*** Opening of ENTRIES PROVIDED ***
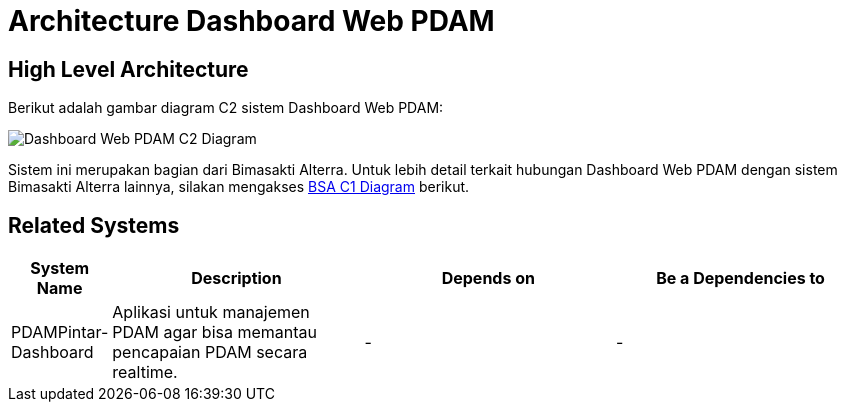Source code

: = Architecture Dashboard Web PDAM

== High Level Architecture

Berikut adalah gambar diagram C2 sistem Dashboard Web PDAM:

image::./images-Dashboard-Web-PDAM/dashboard-web-pdam-c2.png[Dashboard Web PDAM C2 Diagram]

Sistem ini merupakan bagian dari Bimasakti Alterra. Untuk lebih detail terkait hubungan Dashboard Web PDAM dengan sistem Bimasakti Alterra lainnya, silakan mengakses <<../../../../../Divisions/Meet-Our-Divisions/Technology/Engineering/Alterra-Systems-C1-Diagram/BSA-C1-Diagram.adoc#,BSA C1 Diagram>> berikut.

== Related Systems

[cols="10%,30%,30%,30%",frame=all, grid=all]
|===
^.^h| *System Name* 
^.^h| *Description* 
^.^h| *Depends on* 
^.^h| *Be a Dependencies to*

|PDAMPintar-Dashboard
|Aplikasi untuk manajemen PDAM agar bisa memantau pencapaian PDAM secara realtime.
| -
| -
|===
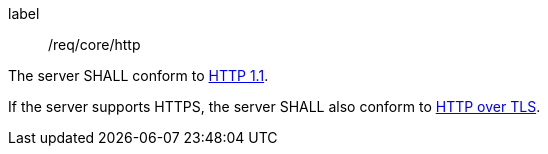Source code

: 
[[req_core_http]]
[requirement]
====
[%metadata]
label:: /req/core/http

The server SHALL conform to <<rfc2616,HTTP 1.1>>.

If the server supports HTTPS, the server SHALL also conform to
<<rfc2818,HTTP over TLS>>.
====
*** Close of ENTRIES PROVIDED ***
EXERCISE: Return exactly what appears in the records from the line with "The server SHALL conform" through the final line, and nothing else.

YOUR SOLUTION:
The server SHALL conform to <<rfc2616,HTTP 1.1>>.

If the server supports HTTPS, the server SHALL also conform to
<<rfc2818,HTTP over TLS>>.
====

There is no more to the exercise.